El panorama judicial se complica para el creador de éxitos televisivos
El aclamado realizador Taylor Sheridan, mente creativa detrás de una de las producciones más lucrativas de la última década, se encuentra en el centro de una controversia legal. Desde su lanzamiento en 2018, la ficción ambientada en Montana se consolidó como un fenómeno global sin precedentes, dando origen a una vasta red de derivados y precuelas que continúan expandiendo su universo en la pequeña pantalla.
No obstante, la estabilidad de esta franquicia podría verse sacudida tras una grave querella interpuesta en los tribunales. La escritora y guionista Lauren J. Salkin ha decidido llevar ante la justicia al responsable de la ficción, alegando que el proyecto televisivo sustrae de manera ilegal los conceptos fundamentales de una obra propia registrada con anterioridad.
Las similitudes que motivaron la acusación legal
De acuerdo con la documentación presentada por la demandante, los hechos se remontan a 2016, año en el que mantuvo un encuentro profesional con la agencia de representación Elevate Entertainment, vinculada a Sheridan.
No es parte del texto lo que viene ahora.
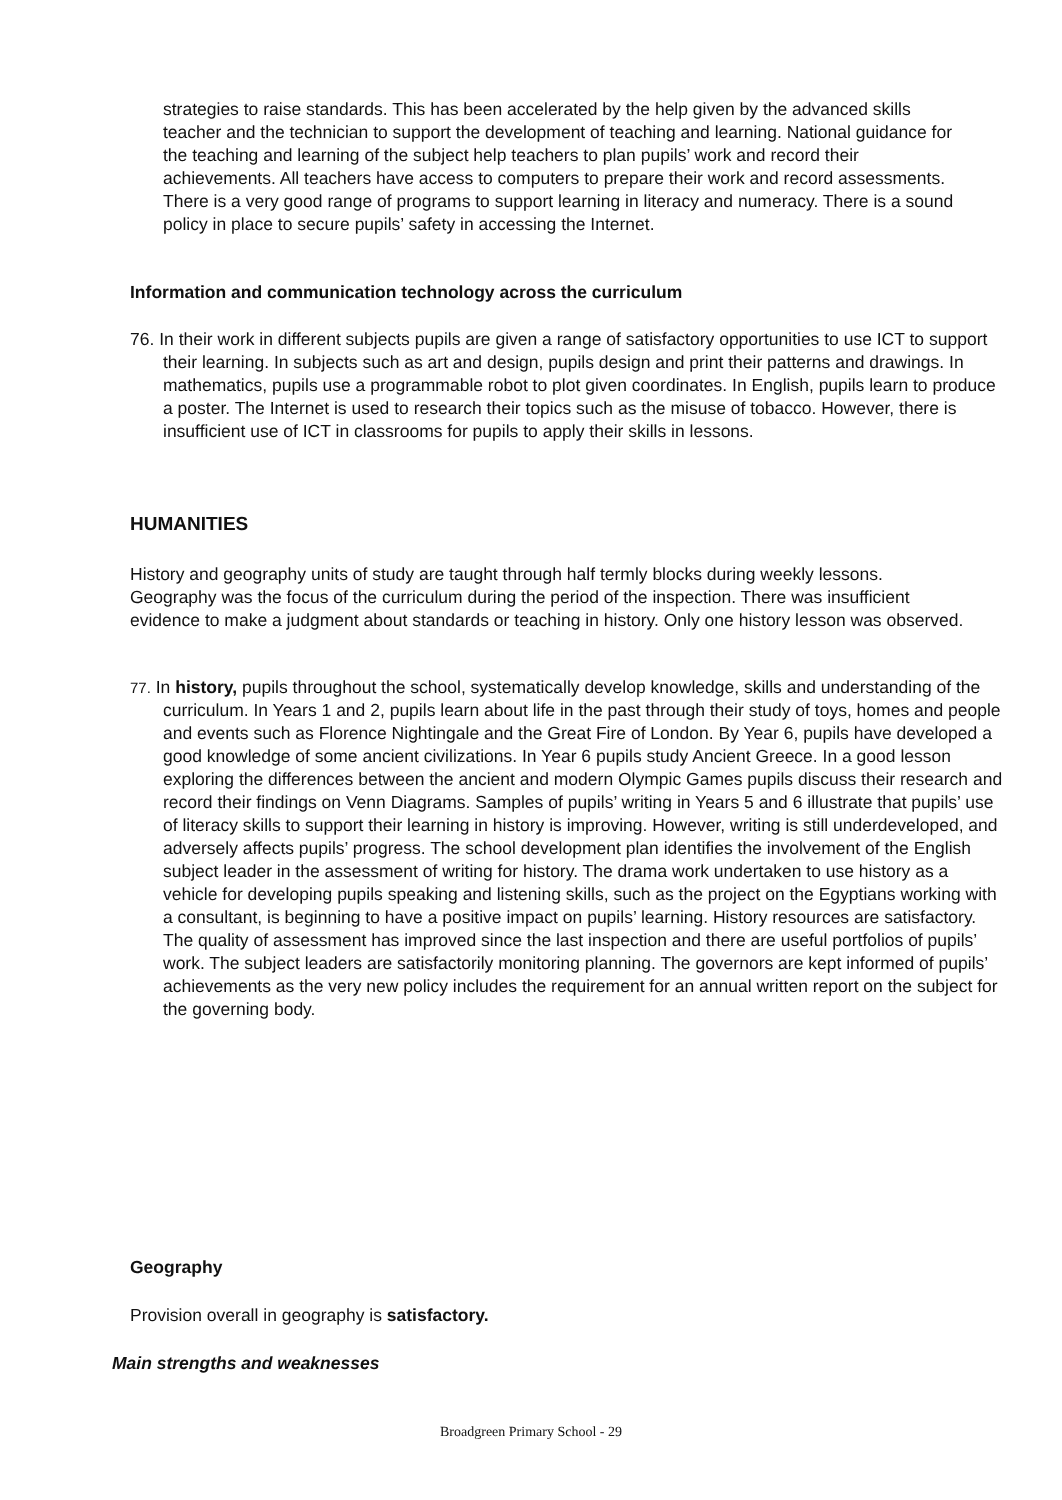strategies to raise standards. This has been accelerated by the help given by the advanced skills teacher and the technician to support the development of teaching and learning. National guidance for the teaching and learning of the subject help teachers to plan pupils’ work and record their achievements. All teachers have access to computers to prepare their work and record assessments. There is a very good range of programs to support learning in literacy and numeracy. There is a sound policy in place to secure pupils’ safety in accessing the Internet.
Information and communication technology across the curriculum
76. In their work in different subjects pupils are given a range of satisfactory opportunities to use ICT to support their learning. In subjects such as art and design, pupils design and print their patterns and drawings. In mathematics, pupils use a programmable robot to plot given coordinates. In English, pupils learn to produce a poster. The Internet is used to research their topics such as the misuse of tobacco. However, there is insufficient use of ICT in classrooms for pupils to apply their skills in lessons.
HUMANITIES
History and geography units of study are taught through half termly blocks during weekly lessons. Geography was the focus of the curriculum during the period of the inspection. There was insufficient evidence to make a judgment about standards or teaching in history. Only one history lesson was observed.
77. In history, pupils throughout the school, systematically develop knowledge, skills and understanding of the curriculum. In Years 1 and 2, pupils learn about life in the past through their study of toys, homes and people and events such as Florence Nightingale and the Great Fire of London. By Year 6, pupils have developed a good knowledge of some ancient civilizations. In Year 6 pupils study Ancient Greece. In a good lesson exploring the differences between the ancient and modern Olympic Games pupils discuss their research and record their findings on Venn Diagrams. Samples of pupils’ writing in Years 5 and 6 illustrate that pupils’ use of literacy skills to support their learning in history is improving. However, writing is still underdeveloped, and adversely affects pupils’ progress. The school development plan identifies the involvement of the English subject leader in the assessment of writing for history. The drama work undertaken to use history as a vehicle for developing pupils speaking and listening skills, such as the project on the Egyptians working with a consultant, is beginning to have a positive impact on pupils’ learning. History resources are satisfactory. The quality of assessment has improved since the last inspection and there are useful portfolios of pupils’ work. The subject leaders are satisfactorily monitoring planning. The governors are kept informed of pupils’ achievements as the very new policy includes the requirement for an annual written report on the subject for the governing body.
Geography
Provision overall in geography is satisfactory.
Main strengths and weaknesses
Broadgreen Primary School - 29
En dicha cita, la autora expuso los detalles de su propuesta dramática de vaqueros titulada Sovereign Nation.
La respuesta inicial por parte de los intermediarios descartó la propuesta bajo el argumento de que el showrunner no disponía de tiempo para nuevos proyectos. Sin embargo, poco después, la cadena Paramount dio luz verde a la producción que catapultaría la carrera de Sheridan a nivel mundial.
La denuncia sostiene que numerosos pilares narrativos de la trama original fueron copiados sistemáticamente. Entre los puntos de fricción destacan “un casino tribal que funciona como centro institucional del poder político y de desarrollo; un enfrentamiento emblemático escenificado en la oficina del presidente de la tribu, situada en el casino, en torno a la expansión más allá de los límites de la reserva”.
Asimismo, la demanda enumera otros paralelismos argumentales como “el uso de terrenos en fideicomiso, la ausencia de restricciones urbanísticas y una estructura de arrendamiento a 99 años como mecanismo concreto para dicha expansión”. Adicionalmente, la defensa legal señala que la creadora sugirió originalmente la incorporación de los intérpretes Danny Huston y Gil Birmingham, quienes terminarían integrándose en el elenco definitivo de la obra cuestionada.
Un conflicto que resolverán los tribunales
El equipo legal de la parte demandante argumenta que las coincidencias superan el marco de las convenciones habituales del género western. “Cuando se comparan objetivamente estas obras, aparece repetidamente el mismo diseño coordinado: las instituciones centradas en el casino organizan el poder político; los mismos mecanismos inusuales de desarrollo urbanístico impulsan el conflicto; escenas paralelas desempeñan las mismas funciones dramáticas; y los mismos actores aparecen en papeles sustancialmente paralelos. No se trata simplemente de convergencias propias de un género compartido. Si se tienen en cuenta también el acceso y la cronología, estos elementos respaldan una sólida inferencia de plagio”, recalca el escrito judicial.
Hasta el momento, ni los representantes legales del cocreador, ni las compañías involucradas como 101 Studios, Paramount o la agencia de representación han emitido comunicados oficiales para fijar postura frente a las graves acusaciones. Corresponderá ahora a las instancias judiciales determinar si existió una apropiación indebida de propiedad intelectual o si las similitudes responden a una mera coincidencia creativa dentro de la industria del entretenimiento.